The Piggyback Bandit, aka Sherwin Shayegan, is the bogeyman of high school sports. As chronicled by Grantland's Bryan Curtis, the 31-year-old Shayegan has spent the last few years showing up randomly at sporting events, pretending to be a player, manager, reporter—anything to get close enough to the players to hop on their backs for a quick piggyback ride.
His parents say he has Asperger syndrome and is obsessed with athletes, and that he is harmless. But he's been banned from attending games in five states, from Washington to Minnesota, and he seems to be making his way east. This weekend, he popped up in Illinois. Thomas Bruch, a sports writer for The Daily Illini, shares his story of a pair of run-ins with the elusive Shayegan, who has apparently moved up to the college game.
The University of Illinois football team had just suffered a 52-24 home loss at the hands of Louisiana Tech in a rare primetime game, and my friends and I—seniors at Illinois—needed a nightcap. After spending most of the night at one of the most popular bars on campus, we exited with the rest of the tired revelers at closing time. Green Street, the major artery of debauchery on Saturday nights, was as crowded as ever.
As we strolled on the sidewalk on our way home, a pudgy man clad in shabby clothes spots me in my orange Illinois jersey and addressed me with unbridled joy.
"Go Illini!!" he yelled at me.
"I guess," I replied. "But we just got our ass kicked by Louisiana Tech."
Not wanting to deal with a man that I believed to be some combination of intoxicated and homeless, I abruptly ended the chat and continued walking. Within seconds, a crushing weight wrapped around my neck and upper back, and, craning my head to get a proper view, I saw the haggard man elevated off the concrete, held up only by my upper torso.

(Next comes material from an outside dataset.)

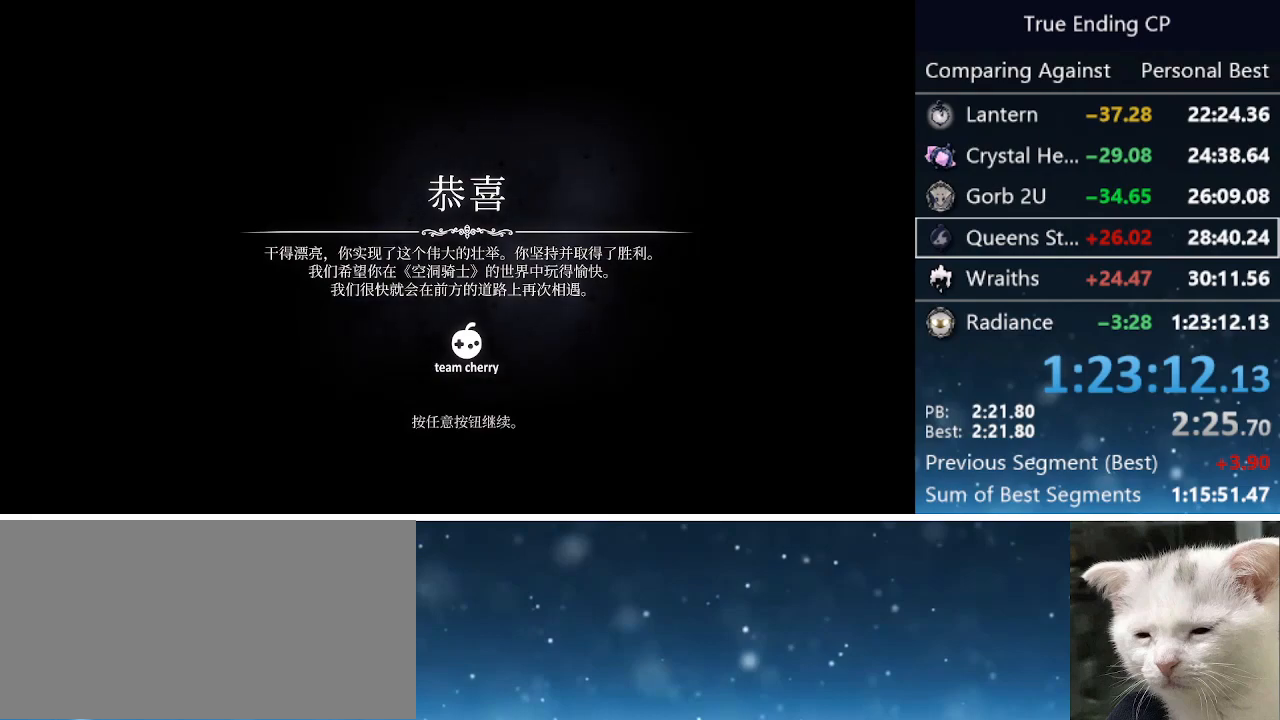
{"keys": [], "events": [[366, "menu", "down"], [466, "menu", "up"]]}
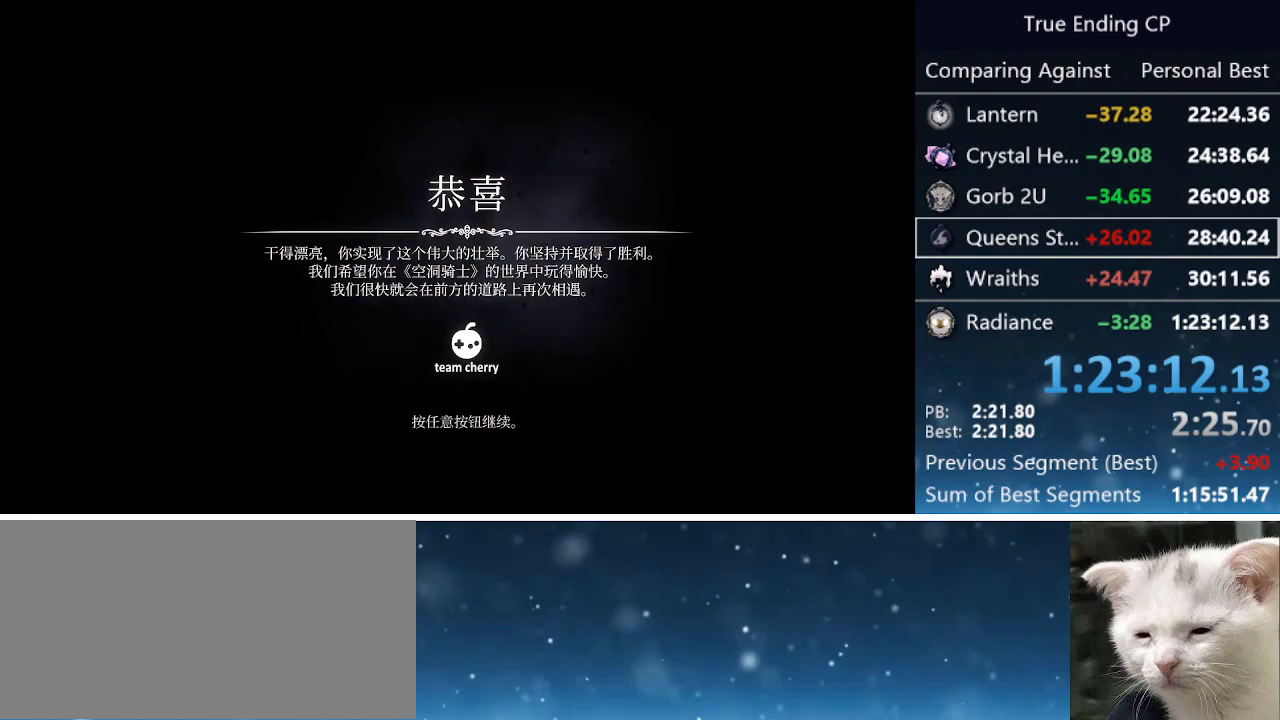
{"keys": ["up"], "events": [[150, "menu", "down"], [250, "menu", "up"], [483, "up", "down"]]}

I swiftly bucked him off my back and ran across the street, yelling "Piggyback Bandit" in jest as I distanced myself from this crazy person. I was aware of the Piggyback Bandit's exploits but considered them a myth from the West, not unlike the cowboys of old. This was a humorous piggybacking coincidence and nothing more. Even after witnessing the same man piggyback my buddy Nick moments later, I still didn't realistically associate this seemingly eccentric homeless man with the famed Piggyback Bandit.
The next day, as some of us were recounting the night's events, the odd piggybacking incident eventually surfaced. With coffee and breakfast in me at this point, my mind finally triggered and I dashed to my computer, immediately recognizing the mugshot photos on Google as the man who leapt on my back the previous night. It was surreal; a man who is banned at high school athletic events in five different states for numerous piggybacking offenses somehow had wound up in Champaign, Ill.
But his presence made sense. Night games clog the campus more than usual and loitering in a bar-heavy part of campus would nearly guarantee that everyone would label him as a drunken homeless guy while tolerating the piggybacking episodes. Three other friends verified that they had either seen or talked to the Piggyback Bandit outside the bar at some point in the night, too.
Later on Sunday evening, my friend Alec called and said the Piggyback Bandit was at the campus soccer field for an intramural soccer game. There was no hesitation. I corralled my roommates and drove to the fields, wondering if we'd see the Bandit in his natural piggybacking environment. The flashing blue lights of a police car lit up the intersection of First Street and Stadium Drive when we arrived, and there he was! The Bandit had two duffel bags hoisted on his stocky shoulders as a lone police officer questioned him.
We quickly parked and found two Campus Recreation officials who just finished talking to the police. They told us the Bandit had been asking the soccer players, including Alec, to give him a yellow card, even offering to purchase one off them. The yellow card was presumably one of the final props in his referee outfit for a future piggybacking endeavor. Campus Recreation asked him to leave the premises and the police arrived shortly after.
One Campus Rec official wondered aloud if the Bandit should be escorted to jail. The others seemed confused and concerned about the safety of the intramural players. The Bandit was placed in the back of the police unit but not taken into custody. There were no outstanding warrants under his given name, Sherwin Shayegan, and he wasn't technically trespassing at the soccer match.
The police drove him to a nearby bus stop. The Bandit had a ticket for a bus departing in two hours, to where I do not know. Without suffering any serious legal blowback, the Piggyback Bandit had left his imprint on the heart of Illinois and vanished.